Heart failure - acute and chronic Flashcards
What is heart failure?
Clinical syndrome that results from an inability of the heart to maintain adequate cardiac output. It is commonly secondary to ischaemic heart disease or hypertensive heart disease.
Characterised by progressive shortness of breath, fatigue and fluid overload. Unfortunately, HF is a progressive disorder associated with high morbidity and mortality.
What are the 4 ways to classify heart failure?
- Acute versus chronic
- Right-sided versus left-sided
- Systolic (HFrEF) versus diastolic (HFpEF)
- High output versus low output
Acute heart failure (AHF)
Is a life-threatening emergency. AHF is a term used to describe the sudden onset or worsening of the symptoms of heart failure. Thus it may present with or without a background history of pre-existing heart failure.
What are the most common causes of acute heart failure?
Include acute myocardial dysfunction, acute valvular, pericardial tamponade.
Acute heart failure may present suddenly with cardiogenic shock or sub acutely with decompensation of chronic heart failure.
What is chronic heart failure?
Due to progressive cardiac dysfunction from structural and/or functional cardiac abnormalities. There is a reduction in cardiac output and/or elevated intracardiac pressure at rest or on stress.
Chronic heart failure is characterised by progressive symptoms with episodes of acute deterioration.
Systolic heart failure
Refers to a reduction in the left ventricular ejection fraction (LVEF). In other words, the heart is pumping out a reduced proportion of the blood that fills its ventricles during diastole.
Diastolic heart failure
Refers to impaired ventricular relaxation or filling. The contraction during systole is unaffected, which means the LVEF is preserved. This leads to the term heart failure with preserved ejection fraction or HFpEF.
What complications arise from diastolic heart faiure?
Ventricular hypertrophy tends to develop, and diastolic heart failure is characterised by concentric remodelling.
What complications arise from systolic heart faiure?
The increase in blood at the end of systole leads to ventricular stretch, dilatation, and eccentric remodelling.
Cardiac remodelling
Refers to changes in cardiac size, shape and function in response to cardiac injury or increased load (e.g. exercise).

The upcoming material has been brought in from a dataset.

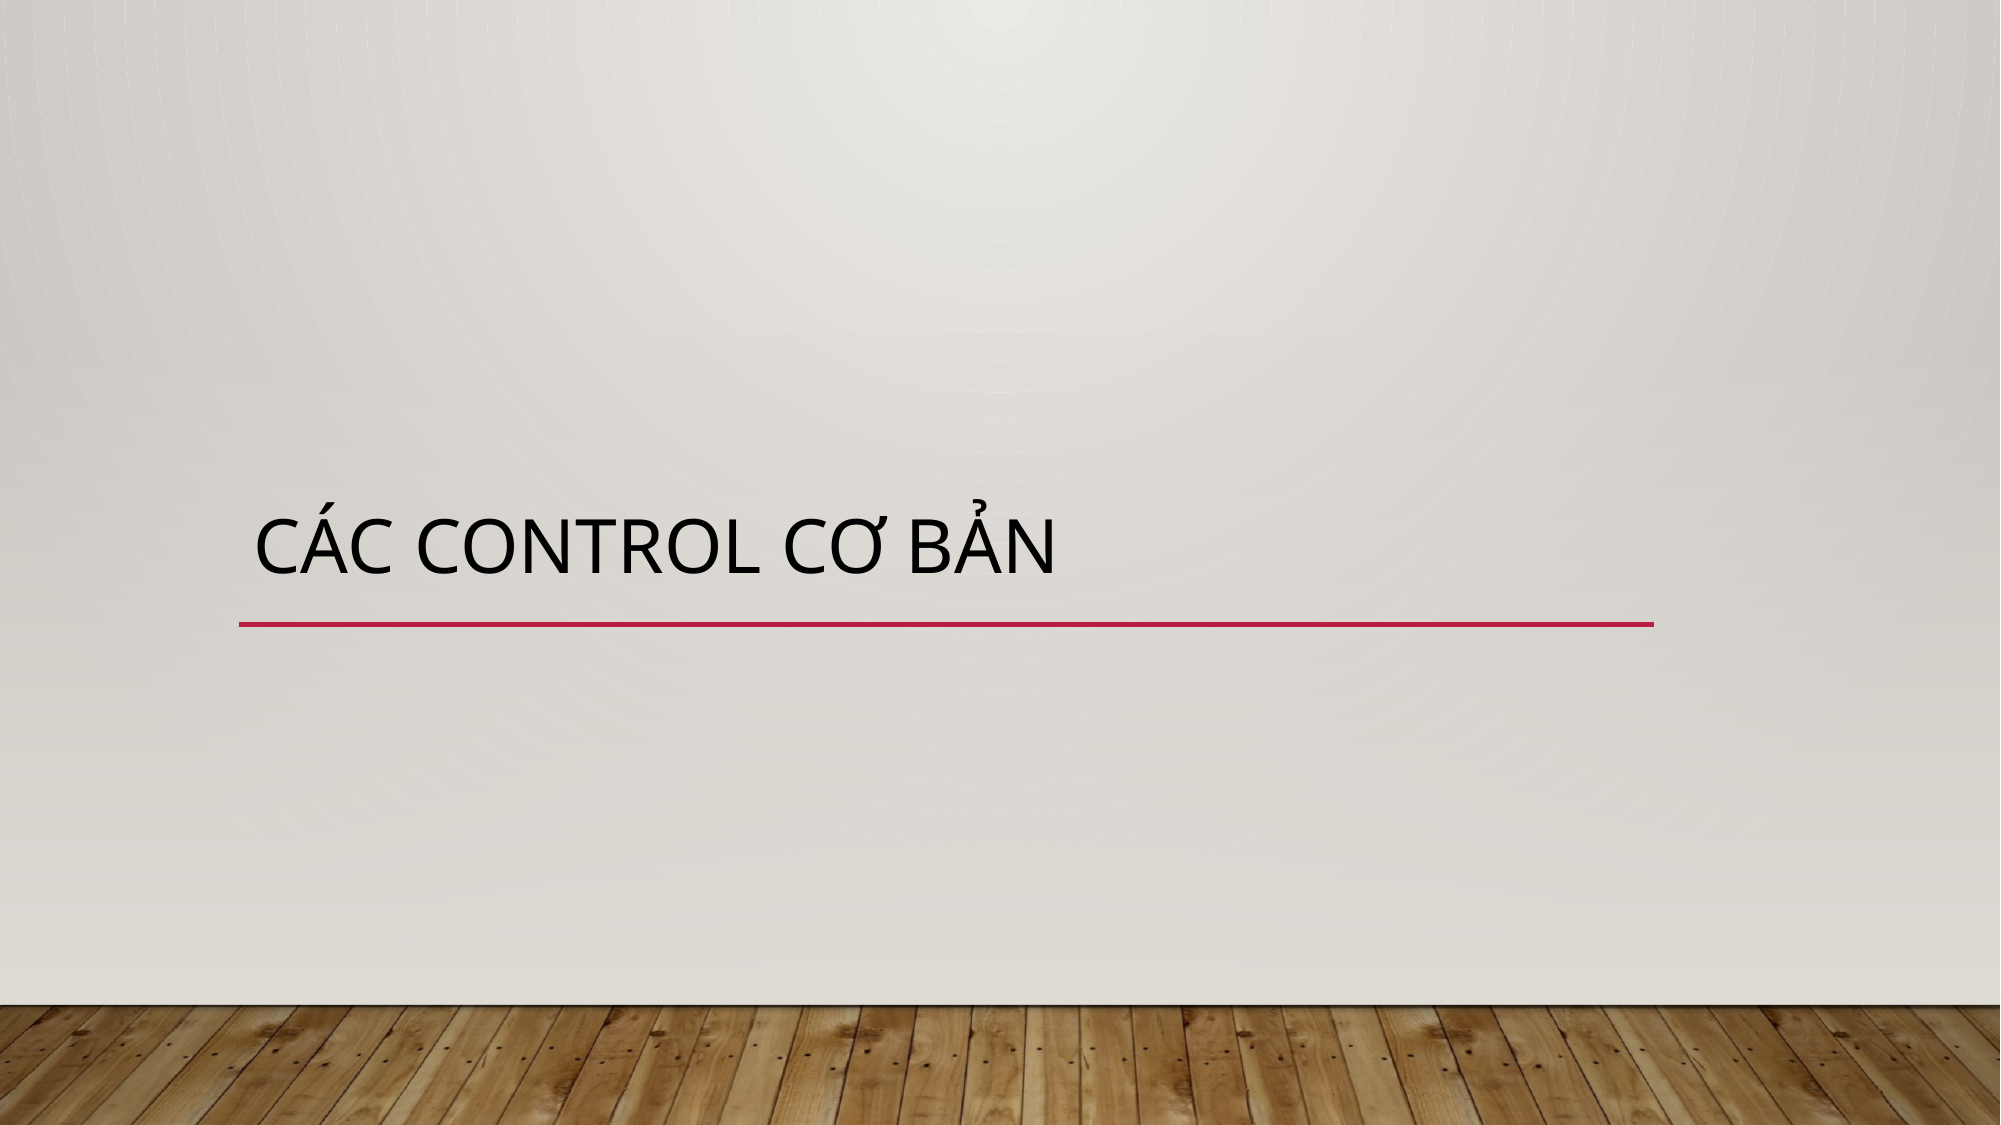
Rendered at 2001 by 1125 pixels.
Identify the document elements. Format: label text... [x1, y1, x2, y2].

picture [0, 1005, 2000, 1125]
title Các Control cơ bản [238, 288, 1657, 598]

Pathological remodelling may occur after conditions such as myocardial infarction or cardiomyopathy. The type of remodelling may predispose to systolic or diastolic heart failure.
What is congestive heart failure?
The combination of left and right failure is known as congestive cardiac failure.
Left-sided heart failure
Most common form of heart failure that is associated with a reduced or preserved pumping function of the left ventricle. Advanced left-sided heart failure commonly causes right-sided failure due to increased intrathoracic pressure and pulmonary hypertension
Right-sided heart failure
Commonly occurs as a result of advanced left-sided failure.
Primary right-sided heart failure is uncommon and broadly related to three categories:
- Pulmonary hypertension
- Pulmonary/Tricuspid valve disease
- Pericardial disease
Stroke volume
the amount of blood pumped out of the heart from each contraction.
Cardiac output
the amount of blood pumped out of the heart in one minute, equivalent to HR x SV.
Preload
stretching of cardiomyocytes at the end of diastole.
Afterload
pressure or load against which the ventricles must contract.
Ionotropy
refers to myocardial contractility (i.e. the force of muscular contractions).
Frank starling Law
The relationship between ventricular stretching and contractility. Essentially stretching of cardiac muscle (within physiological limits) will increase the force of contraction.
MAP equation
MAP = diastolic blood pressure + 1/3rd of the pulse pressure
MAP = CO x SVR MAP = SV x HR x SVR
Pulse pressure is the difference between systolic and diastolic blood pressure.